_Source passage_:
■ ■ ■ ■

Well, since I can't reproduce it, I'm not 100% sure, but you should be able to take a final-kickstart.ks and run it like this:

anaconda --kickstart final-kickstart.ks --cmdline --repo http://url-of-repo --dirinstall

which will leave the files in /mnt/sysimage/

Comment 21 Alexander Todorov 2019-02-12 18:21:38 UTC
> if the time isn't close enough I know that some crypto protocols
> will fail, which is what seems to be happening here.
> 

for the record: Amazon S3 will check timestamps when you try to upload files and if they differ with more than 15 minutes it will fail with RequestTimeTooSkewed. Unfortunately this is very common error and Google tells you to configure NTP to point to Amazon's servers to sync the time, which we already do.

Comment 22 Alexander Todorov 2019-05-09 16:26:07 UTC
More updates:
I provisioned a slave manually, applied the ansible configuration and left it idle. 3+hrs and the clock is still in sync. /etc/localtime symlink hasn't been changed.

Tomorrow I will try running a bash script from Jenkins that doesn't do anything but print on the terminal.

Comment 23 Alexander Todorov 2019-05-10 07:54:29 UTC
(In reply to Alexander Todorov from comment #22)

■ ■ ■ ■

_Source data_:
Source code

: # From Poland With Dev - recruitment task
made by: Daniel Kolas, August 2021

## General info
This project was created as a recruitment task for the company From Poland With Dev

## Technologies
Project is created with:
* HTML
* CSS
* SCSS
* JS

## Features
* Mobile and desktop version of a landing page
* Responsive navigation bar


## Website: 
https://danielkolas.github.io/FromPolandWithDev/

■ ■ ■ ■

_Activities_:
a) Please list every command-line option passed to anaconda in the command shown in the bug thread.
b) Answer these from the bug thread:
(i) In which directory will the command leave the files?
(ii) What error does Amazon S3 give when upload timestamps differ by more than 15 minutes?
(iii) How long had the manually provisioned slave been idle with its clock still in sync?
The entries stand apart from the bug thread.

_Set of answers_:
a)
--kickstart
--cmdline
--repo
--dirinstall

b)
(i) /mnt/sysimage/
(ii) RequestTimeTooSkewed
(iii) 3+ hours